Among the 13 contemporary photographers in the show at the Museum of the City of New York, Jan Scheeren (b. 1979) reminds viewers that the fur trade played a major role in Dutch prosperity in the New World. Scheeren's most whimsical photograph depicts three people, their backs facing us, shrouded in several layers of fur coats, a reminder that the photographer did his homework and understood the historic importance of fur to the Dutch traders. A rare document from the Dutch archives lists the 1626 cargo of a ship arriving in Amsterdam that sailed from "New Netherland" with a bounty of 7,246 beaver skins, 678 Otter skins, 48 mink skins among other pelts. In Scheeren's photograph, the furried figures appear to be perched at a ship's railing facing the skyline of New York. Another impish and witty Scheeren photo is of a beaver nibbling on a log. (Supposedly, the stuffed animal was purchased on EBay.)
Recalling the scene that Hudson and his crew may have seen when they landed at what we now call Sandy Hook at the entrance of New York Harbor, Misha de Ridder (b.1971) captured a monumental view of sand, sky, and a rainbow in Godyn's Punt (above). Writing in the catalogue, De Ridder says that in his landscapes in this show he wanted to capture an "untamed and lush feeling of paradise a sense of seeing another time, another world." His work evokes the pristine wilderness that may have captivated (or terrified) the earliest Dutch settlers.
While some images recall the streetscapes of Helen Levitt, especially those of Morad Bouchakour (b.1965) who wandered the city from Park Avenue to Harlem and the Bronx, the most arresting are Wijnanda Deroo's (b.1955) images of coffee shops, snack bars, eateries in East Harlem as well as more upscale locales like Tavern on the Green.
No people are in these photos, but that doesn't distract from their impact.

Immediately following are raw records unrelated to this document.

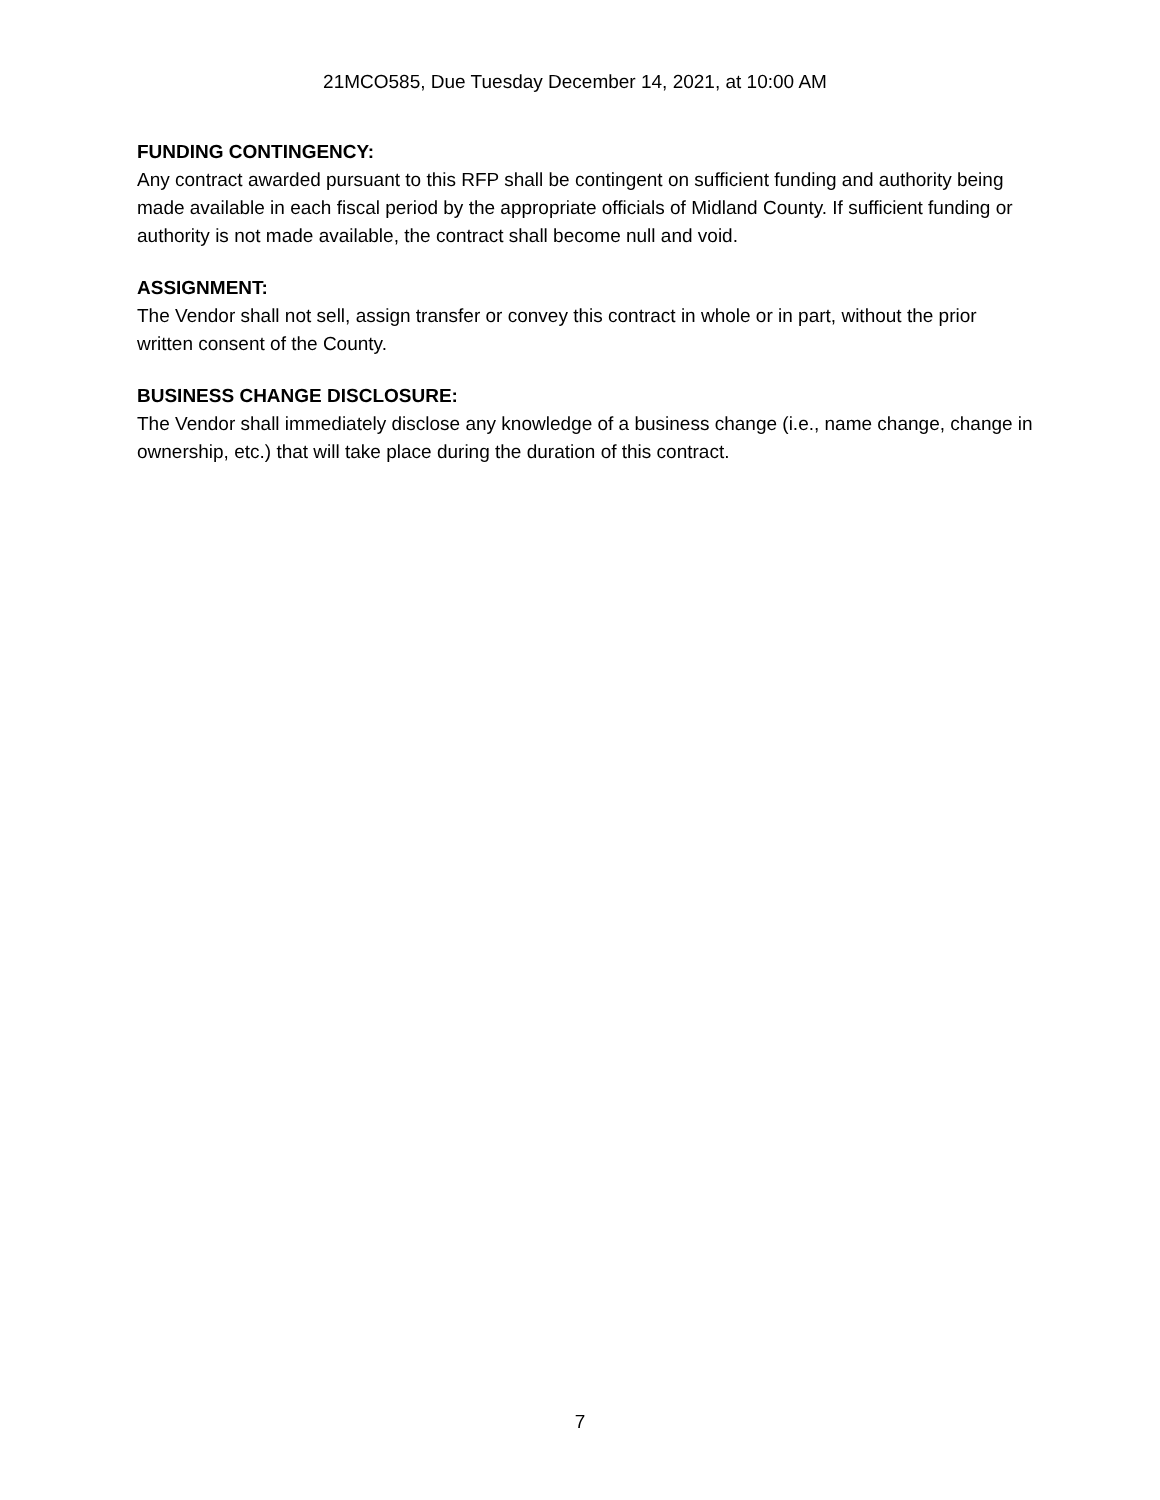21MCO585, Due Tuesday December 14, 2021, at 10:00 AM
FUNDING CONTINGENCY:
Any contract awarded pursuant to this RFP shall be contingent on sufficient funding and authority being made available in each fiscal period by the appropriate officials of Midland County. If sufficient funding or authority is not made available, the contract shall become null and void.
ASSIGNMENT:
The Vendor shall not sell, assign transfer or convey this contract in whole or in part, without the prior written consent of the County.
BUSINESS CHANGE DISCLOSURE:
The Vendor shall immediately disclose any knowledge of a business change (i.e., name change, change in ownership, etc.) that will take place during the duration of this contract.
7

Like a Hopper painting, they are narratives of where New Yorkers spend a lot of time and there is more food for thought than is at first apparent.
But the most Dutch-inspired works are the large formal portraits of Hendrik Kerstens (b.1956). His daughter Paola has been his muse throughout his career and the signature work in the show is a portrait of his daughter reminiscent of Vermeer's Girl with a Pearl Earring. These are staged portraits that echo the work of Dutch masters, but always with a twist. A highlight of the show is a portrait of Paola, dressed in black period costume complete with a with a blue baseball cap with a Yankee logo. In another, her hat is a plastic bag, shaped like a Dutch cap. In the most intriguing portrait, she wears a folded white napking covering her hair, similar to the one in Vermeer's The Kitchen Maid. Kerstens's portraiture as in the other conceptual and cultural images, interpret the city through a distinctive Dutch lens. It's almost, as Museum Director Susan Henshaw Jones has said, " as if Dutch explorers have come back to follow up on their experiment of 400 years ago, to report how it all turned out."
Dutch Seen: New York Rediscovered is on view until September 13, 2009 at The Museum of the City of New York, 1220 Fifth Avenue (at 103rd Street), New York City.